## TASK ITEM
Reproduce the rows verbatim, from their first line through the line containing "açılacak olan camiler", with both the first and last lines included.
= Beginning of Section =
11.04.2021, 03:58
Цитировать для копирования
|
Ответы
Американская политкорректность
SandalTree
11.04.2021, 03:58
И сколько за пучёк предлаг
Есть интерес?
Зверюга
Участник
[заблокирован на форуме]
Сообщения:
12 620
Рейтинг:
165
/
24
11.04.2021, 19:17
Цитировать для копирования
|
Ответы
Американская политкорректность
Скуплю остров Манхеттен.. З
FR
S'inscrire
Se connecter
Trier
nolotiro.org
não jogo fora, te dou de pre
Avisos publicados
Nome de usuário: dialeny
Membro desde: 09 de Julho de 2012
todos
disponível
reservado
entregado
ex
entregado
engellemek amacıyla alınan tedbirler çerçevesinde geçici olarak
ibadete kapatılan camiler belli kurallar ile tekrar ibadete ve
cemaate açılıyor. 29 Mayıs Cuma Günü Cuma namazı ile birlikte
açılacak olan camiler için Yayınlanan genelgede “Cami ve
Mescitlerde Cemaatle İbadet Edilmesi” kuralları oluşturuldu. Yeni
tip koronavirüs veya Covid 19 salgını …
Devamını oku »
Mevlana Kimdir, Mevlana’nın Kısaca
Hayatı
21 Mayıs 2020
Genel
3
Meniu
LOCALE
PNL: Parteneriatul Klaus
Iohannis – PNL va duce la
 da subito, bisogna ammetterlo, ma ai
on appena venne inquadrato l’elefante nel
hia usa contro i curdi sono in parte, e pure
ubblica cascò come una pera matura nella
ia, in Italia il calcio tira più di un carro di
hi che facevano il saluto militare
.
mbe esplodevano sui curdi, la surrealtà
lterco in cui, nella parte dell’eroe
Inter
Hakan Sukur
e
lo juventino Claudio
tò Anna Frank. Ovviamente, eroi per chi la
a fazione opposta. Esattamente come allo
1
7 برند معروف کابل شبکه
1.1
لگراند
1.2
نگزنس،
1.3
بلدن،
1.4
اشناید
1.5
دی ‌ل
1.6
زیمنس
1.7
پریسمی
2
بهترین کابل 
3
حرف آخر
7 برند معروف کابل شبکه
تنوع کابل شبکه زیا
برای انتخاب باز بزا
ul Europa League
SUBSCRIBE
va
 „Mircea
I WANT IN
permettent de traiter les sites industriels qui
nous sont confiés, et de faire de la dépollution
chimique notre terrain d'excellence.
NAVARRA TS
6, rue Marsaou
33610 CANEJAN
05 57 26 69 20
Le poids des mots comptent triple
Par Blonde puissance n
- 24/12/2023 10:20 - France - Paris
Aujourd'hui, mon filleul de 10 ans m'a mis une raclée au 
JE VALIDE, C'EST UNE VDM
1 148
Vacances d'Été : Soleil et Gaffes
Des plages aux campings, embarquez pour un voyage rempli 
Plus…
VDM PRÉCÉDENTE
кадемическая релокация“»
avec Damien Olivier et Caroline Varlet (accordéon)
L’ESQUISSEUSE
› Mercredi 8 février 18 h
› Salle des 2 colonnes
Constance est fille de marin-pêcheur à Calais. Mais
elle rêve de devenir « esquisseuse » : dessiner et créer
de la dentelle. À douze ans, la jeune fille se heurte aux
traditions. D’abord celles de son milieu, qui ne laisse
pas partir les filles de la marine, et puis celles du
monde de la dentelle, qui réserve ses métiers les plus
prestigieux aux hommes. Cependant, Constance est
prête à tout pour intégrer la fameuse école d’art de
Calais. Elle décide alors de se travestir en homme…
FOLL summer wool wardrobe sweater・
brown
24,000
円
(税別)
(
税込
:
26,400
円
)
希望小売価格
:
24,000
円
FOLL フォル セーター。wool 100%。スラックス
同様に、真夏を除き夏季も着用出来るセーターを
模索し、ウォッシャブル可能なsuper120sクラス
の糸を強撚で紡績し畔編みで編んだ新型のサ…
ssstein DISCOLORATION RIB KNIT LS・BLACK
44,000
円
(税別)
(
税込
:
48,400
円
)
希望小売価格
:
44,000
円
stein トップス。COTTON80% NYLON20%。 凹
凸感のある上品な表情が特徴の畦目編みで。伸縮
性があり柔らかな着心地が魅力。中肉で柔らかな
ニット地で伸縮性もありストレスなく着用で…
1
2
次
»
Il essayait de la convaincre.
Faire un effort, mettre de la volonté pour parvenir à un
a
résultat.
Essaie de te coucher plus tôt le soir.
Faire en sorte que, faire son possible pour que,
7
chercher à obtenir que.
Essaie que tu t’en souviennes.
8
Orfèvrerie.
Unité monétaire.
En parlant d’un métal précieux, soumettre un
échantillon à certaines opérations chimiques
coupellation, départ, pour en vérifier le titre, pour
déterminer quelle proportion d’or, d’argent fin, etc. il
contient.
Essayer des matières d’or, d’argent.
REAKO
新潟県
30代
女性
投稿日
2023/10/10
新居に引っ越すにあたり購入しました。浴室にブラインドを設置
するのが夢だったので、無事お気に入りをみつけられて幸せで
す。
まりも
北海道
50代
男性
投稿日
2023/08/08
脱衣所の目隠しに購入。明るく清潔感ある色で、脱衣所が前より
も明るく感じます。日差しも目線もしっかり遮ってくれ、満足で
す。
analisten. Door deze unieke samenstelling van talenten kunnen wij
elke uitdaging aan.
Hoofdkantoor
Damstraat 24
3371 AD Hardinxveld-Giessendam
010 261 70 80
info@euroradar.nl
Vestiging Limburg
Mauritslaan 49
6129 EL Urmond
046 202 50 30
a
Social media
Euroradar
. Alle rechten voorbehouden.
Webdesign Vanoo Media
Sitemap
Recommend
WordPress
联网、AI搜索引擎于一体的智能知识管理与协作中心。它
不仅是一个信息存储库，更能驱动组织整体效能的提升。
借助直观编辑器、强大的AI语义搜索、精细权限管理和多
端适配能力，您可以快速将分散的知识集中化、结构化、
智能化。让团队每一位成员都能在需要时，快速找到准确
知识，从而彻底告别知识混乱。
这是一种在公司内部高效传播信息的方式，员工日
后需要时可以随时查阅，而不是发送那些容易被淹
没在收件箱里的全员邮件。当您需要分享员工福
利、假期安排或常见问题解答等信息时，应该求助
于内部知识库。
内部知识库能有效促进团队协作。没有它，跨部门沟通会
= End of Section =
## RESULT OF THIS TASK
11.04.2021, 03:58
Цитировать для копирования
|
Ответы
Американская политкорректность
SandalTree
11.04.2021, 03:58
И сколько за пучёк предлаг
Есть интерес?
Зверюга
Участник
[заблокирован на форуме]
Сообщения:
12 620
Рейтинг:
165
/
24
11.04.2021, 19:17
Цитировать для копирования
|
Ответы
Американская политкорректность
Скуплю остров Манхеттен.. З
FR
S'inscrire
Se connecter
Trier
nolotiro.org
não jogo fora, te dou de pre
Avisos publicados
Nome de usuário: dialeny
Membro desde: 09 de Julho de 2012
todos
disponível
reservado
entregado
ex
entregado
engellemek amacıyla alınan tedbirler çerçevesinde geçici olarak
ibadete kapatılan camiler belli kurallar ile tekrar ibadete ve
cemaate açılıyor. 29 Mayıs Cuma Günü Cuma namazı ile birlikte
açılacak olan camiler için Yayınlanan genelgede “Cami ve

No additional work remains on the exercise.